▸ ACTION ITEM
Please copy, word for word, the part of the 9900 assembly forum thread that opens with the words "The ABS instruction" and closes with "a positive value.".

▸ SELECTED TEXT
I have faithfully been using upper case and short labels for years, but with the Knight Lore project I finally changed to lower case and long labels. The code is now easier to type and long labels makes it easier to structure and understand. Even when I used upper case I always used cross platform assemblers: Asm994A to begin with and later xas99. I have always used conditional assembly instructions, e.g ifdef, so the code has never compiled on E/A anyway.



#608 matthew180 OFFLINE  

matthew180

    River Patroller

  • Topic Starter
  • 2,408 posts
  • Location:Castaic, California

Posted Fri Oct 27, 2017 11:58 AM

 

... Still I feel uncomfortable to use an instruction that writes back to memory without a real reason. Maybe that is just me!

 

Well, sadly, you will get that a lot on the 9900.  Also, the whole read-before-write just because TI left out the upper-byte / lower-byte control pins.

 

There are two instructions that don't write back to memory, yet can be used to test for 0:

 

ABS

CB

 

The problem with CB is that it requires a source to compare against, which means at the very least another memory read.  However, if you dedicate two registers to always be 0 and 1, then it is probably one of the fastest methods.

 

The ABS instruction skips the write to memory if the MS-bit of the original value was already zero.  However, ABS compares the whole 16-bits, so the LSB would already have to be zero, and the MSB would have to be between 0 and 127 to avoid the write to memory.  Finally, ABS compares the value "before" it is converted to a positive value.



#609 matthew180 OFFLINE  

matthew180

    River Patroller

  • Topic Starter
  • 2,408 posts
  • Location:Castaic, California

Posted Fri Oct 27, 2017 12:03 PM

 

... I have always used conditional assembly instructions, e.g ifdef, so the code has never compiled on E/A anyway.

 

I quit worrying about E/A compatibility a long time ago.  It was fine BITD, but the pain of writing code on the console and the confines of the E/A are nothing I miss or care to relive.



#610 It's Sparky OFFLINE  

It's Sparky

    Combat Commando

  • 5 posts
  • Location:Nijmegen, the Netherlands

Posted Sat Oct 28, 2017 3:48 PM

Hope you guys don't mind digging up an old but interesting post by matthew. 

 

...
However, that is not what happens. For the B instruction, indirect addressing will use the *value* of a register as the memory address to branch to. Lottrup's book actually has the best explanation I could find:


"The line B *R11, which returned several example programs to EASY BUG, meant to branch to the memory location addressed by the value in register 11."

In other words, use the *value* of R11 *as* the address the branch to, and not as the address to of where to look for an address to branch to.

 

Just as matthew describes, thinking about the meaning of the classic B *R11 instruction is contra intuitive. Funny detail, B R11 is a completely valid instruction which will 'jump into your workspace, executing your registers (starting at R11)', which has obviously limited usability. Maybe TI developers realised the need for a 'real' indirect jump when they created the BIND (Branch INDirect) instruction on the 99000. This powerful instruction can be used to jump to a routine from a jump table (using indexed addressing) or even returning from a subroutine call where the return address is on a 'stack': BIND *R10+

The introduction of this BIND instruction was paired with the BLSK (Branch and Link StacK) instruction. BLSK R10 is comparable with the standard BL instruction, but instead of storing the return address in R11, it will be stored in the address pointed by R10 (the 'stack' pointer) that will be pre-decremented by 2 (so before the storing is done). A perfect pair of instructions when you want to implement stack-like behaviour.

▸ SOURCE MATERIAL
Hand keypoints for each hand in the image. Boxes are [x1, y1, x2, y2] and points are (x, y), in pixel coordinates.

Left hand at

...

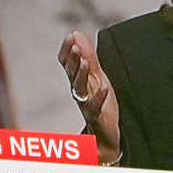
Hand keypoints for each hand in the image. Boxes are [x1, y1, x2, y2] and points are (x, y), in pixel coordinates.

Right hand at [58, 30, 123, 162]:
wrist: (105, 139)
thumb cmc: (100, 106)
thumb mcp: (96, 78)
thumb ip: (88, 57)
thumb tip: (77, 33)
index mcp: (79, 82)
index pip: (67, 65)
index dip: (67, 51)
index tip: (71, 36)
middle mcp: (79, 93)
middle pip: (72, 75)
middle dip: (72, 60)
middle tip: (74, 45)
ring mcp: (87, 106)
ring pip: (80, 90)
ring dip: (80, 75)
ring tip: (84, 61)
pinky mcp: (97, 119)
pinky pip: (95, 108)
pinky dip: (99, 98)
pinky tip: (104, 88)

==

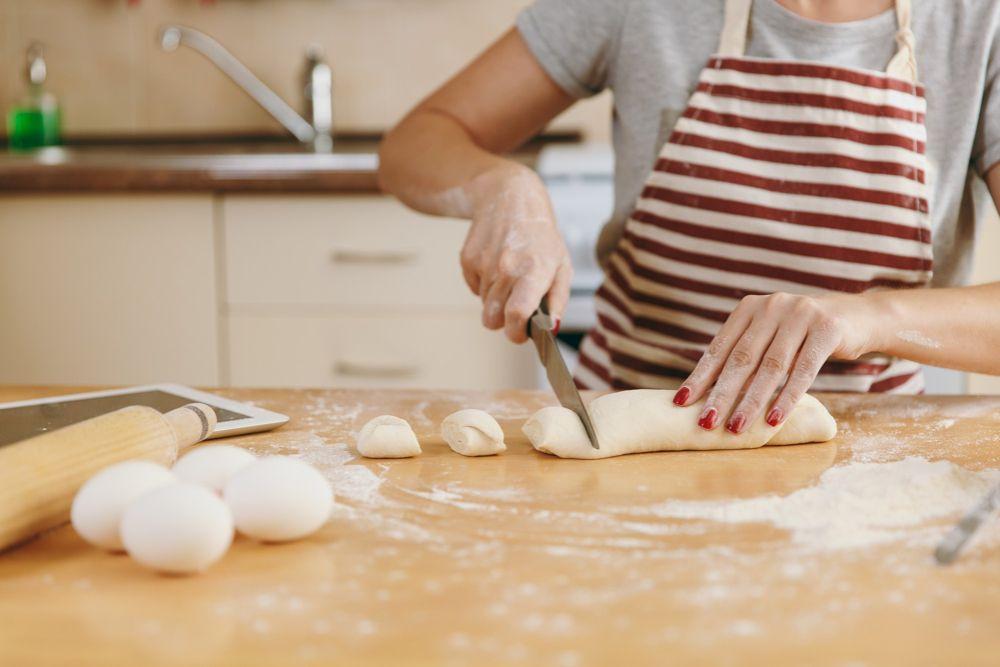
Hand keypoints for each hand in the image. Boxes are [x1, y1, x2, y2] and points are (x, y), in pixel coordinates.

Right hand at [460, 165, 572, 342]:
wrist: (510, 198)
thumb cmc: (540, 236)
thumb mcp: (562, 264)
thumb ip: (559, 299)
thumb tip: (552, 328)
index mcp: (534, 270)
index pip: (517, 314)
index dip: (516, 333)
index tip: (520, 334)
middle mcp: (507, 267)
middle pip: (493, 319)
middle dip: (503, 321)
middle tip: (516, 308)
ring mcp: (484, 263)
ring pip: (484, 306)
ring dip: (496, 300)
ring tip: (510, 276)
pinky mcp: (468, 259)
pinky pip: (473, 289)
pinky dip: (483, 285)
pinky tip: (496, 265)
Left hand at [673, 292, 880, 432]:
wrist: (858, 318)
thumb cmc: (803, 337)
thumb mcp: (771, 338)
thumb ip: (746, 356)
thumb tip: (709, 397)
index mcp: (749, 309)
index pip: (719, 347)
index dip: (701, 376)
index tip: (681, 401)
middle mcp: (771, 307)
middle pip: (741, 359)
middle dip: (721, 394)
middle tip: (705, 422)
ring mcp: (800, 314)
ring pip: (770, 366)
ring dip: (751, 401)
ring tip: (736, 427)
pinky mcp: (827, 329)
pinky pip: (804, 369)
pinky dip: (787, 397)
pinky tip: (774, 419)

▸ YOUR SOLUTION
The ABS instruction skips the write to memory if the MS-bit of the original value was already zero.  However, ABS compares the whole 16-bits, so the LSB would already have to be zero, and the MSB would have to be between 0 and 127 to avoid the write to memory.  Finally, ABS compares the value "before" it is converted to a positive value.